Crypto lending platform Celsius Network has acquired Israeli crypto custody technology firm GK8 for $115 million. The centralized lending platform has almost $27 billion in assets under management. Last month it announced that it raised $400 million from WestCap and Caisse de dépôt et placement du Québec at a $3 billion valuation.
Celsius says it’s now able to provide an “all-in-one platform built for banks and financial institutions.” Yet the company’s tagline is “unbank yourself.”
While Celsius has a California lending license, many regulators consider crypto lending as a securities activity. As a result, several states are taking action against Celsius
In September, it received a cease and desist order from the State of Kentucky. Then last month, the NY Attorney General said it was investigating multiple cryptocurrency lending platforms, and Celsius confirmed it is one of them. Texas and New Jersey have also taken action.
The timing of the GK8 acquisition is notable given the recent U.S. President’s working group stablecoin report. While Celsius is a lender rather than a stablecoin issuer, the report highlighted regulator concerns about mixing custody with asset management. This acquisition might be seen to be moving in the opposite direction.
Custody firms in demand
GK8’s acquisition comes at a time when custody technology is in high demand. Multiple digital asset custody firms has been acquired. It started with PayPal’s acquisition of Curv for around $200 million in March.
Gemini acquired Shard X and Galaxy Digital bought BitGo for $1.2 billion.
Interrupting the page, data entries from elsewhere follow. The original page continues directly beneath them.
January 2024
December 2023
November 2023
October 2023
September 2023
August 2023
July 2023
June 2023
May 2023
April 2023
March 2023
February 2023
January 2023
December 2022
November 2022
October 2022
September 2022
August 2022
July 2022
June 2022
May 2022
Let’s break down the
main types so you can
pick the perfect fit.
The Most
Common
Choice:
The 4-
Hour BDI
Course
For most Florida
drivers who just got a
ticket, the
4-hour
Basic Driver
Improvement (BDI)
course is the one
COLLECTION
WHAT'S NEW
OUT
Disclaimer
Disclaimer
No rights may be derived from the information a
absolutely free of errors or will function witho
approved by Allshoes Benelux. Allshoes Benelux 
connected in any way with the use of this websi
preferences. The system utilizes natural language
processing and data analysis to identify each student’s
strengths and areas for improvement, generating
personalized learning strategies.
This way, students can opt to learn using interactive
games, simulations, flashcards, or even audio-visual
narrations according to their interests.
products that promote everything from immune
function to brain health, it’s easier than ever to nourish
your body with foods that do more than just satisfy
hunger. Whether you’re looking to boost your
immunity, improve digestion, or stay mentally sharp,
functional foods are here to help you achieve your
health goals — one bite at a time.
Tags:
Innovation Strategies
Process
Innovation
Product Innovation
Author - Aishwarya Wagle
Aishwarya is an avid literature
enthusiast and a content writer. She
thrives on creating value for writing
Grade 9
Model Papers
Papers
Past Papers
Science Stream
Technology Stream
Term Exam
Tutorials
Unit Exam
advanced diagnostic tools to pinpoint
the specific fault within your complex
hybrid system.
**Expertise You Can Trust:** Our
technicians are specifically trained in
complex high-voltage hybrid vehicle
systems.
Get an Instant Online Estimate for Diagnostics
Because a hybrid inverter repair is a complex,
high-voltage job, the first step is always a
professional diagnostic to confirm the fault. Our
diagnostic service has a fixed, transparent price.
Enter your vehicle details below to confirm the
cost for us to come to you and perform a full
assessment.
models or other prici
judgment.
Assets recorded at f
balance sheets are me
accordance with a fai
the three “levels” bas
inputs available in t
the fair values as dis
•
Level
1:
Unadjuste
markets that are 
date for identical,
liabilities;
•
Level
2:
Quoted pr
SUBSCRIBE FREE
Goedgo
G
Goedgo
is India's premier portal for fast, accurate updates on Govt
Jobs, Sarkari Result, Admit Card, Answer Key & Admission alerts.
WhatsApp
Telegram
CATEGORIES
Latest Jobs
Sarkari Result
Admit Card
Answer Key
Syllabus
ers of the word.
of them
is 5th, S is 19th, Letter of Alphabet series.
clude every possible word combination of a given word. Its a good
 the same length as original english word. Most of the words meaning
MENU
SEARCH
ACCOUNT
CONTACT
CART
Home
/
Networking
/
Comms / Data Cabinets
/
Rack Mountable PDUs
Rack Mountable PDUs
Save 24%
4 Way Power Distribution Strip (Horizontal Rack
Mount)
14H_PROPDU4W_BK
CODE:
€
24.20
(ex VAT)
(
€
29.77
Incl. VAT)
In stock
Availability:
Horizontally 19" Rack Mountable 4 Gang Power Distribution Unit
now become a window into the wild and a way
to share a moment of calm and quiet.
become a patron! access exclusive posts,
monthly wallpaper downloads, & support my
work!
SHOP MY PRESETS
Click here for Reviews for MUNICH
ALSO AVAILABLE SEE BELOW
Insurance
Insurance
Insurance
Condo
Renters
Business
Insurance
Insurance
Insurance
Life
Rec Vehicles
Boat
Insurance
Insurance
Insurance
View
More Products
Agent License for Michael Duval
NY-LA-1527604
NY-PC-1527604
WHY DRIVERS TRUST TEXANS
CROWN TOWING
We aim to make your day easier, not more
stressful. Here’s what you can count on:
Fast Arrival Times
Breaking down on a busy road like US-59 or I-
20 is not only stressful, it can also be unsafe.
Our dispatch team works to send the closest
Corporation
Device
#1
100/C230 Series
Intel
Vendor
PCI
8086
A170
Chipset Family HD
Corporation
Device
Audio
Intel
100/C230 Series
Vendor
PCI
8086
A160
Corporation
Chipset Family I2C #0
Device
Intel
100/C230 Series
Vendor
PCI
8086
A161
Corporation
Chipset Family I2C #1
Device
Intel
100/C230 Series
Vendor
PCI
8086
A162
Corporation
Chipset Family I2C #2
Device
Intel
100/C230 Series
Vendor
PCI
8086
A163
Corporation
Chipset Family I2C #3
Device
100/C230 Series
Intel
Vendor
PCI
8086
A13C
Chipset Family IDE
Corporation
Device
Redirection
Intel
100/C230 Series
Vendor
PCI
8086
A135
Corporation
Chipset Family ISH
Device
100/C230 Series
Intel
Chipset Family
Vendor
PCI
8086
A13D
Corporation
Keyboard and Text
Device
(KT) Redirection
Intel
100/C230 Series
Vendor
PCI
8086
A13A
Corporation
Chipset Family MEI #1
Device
Coindesk previously reported rumors that Societe Generale is on the hunt for a crypto custodian, but one of the challenges could be they’re pricey. Some of the biggest custodians are Fireblocks which has partnered with BNY Mellon, Anchorage, a Visa partner, and Metaco, backed by Standard Chartered and others. Meanwhile, Standard Chartered created a crypto custody venture Zodia with Northern Trust, and Nomura has an interest in the Komainu joint venture.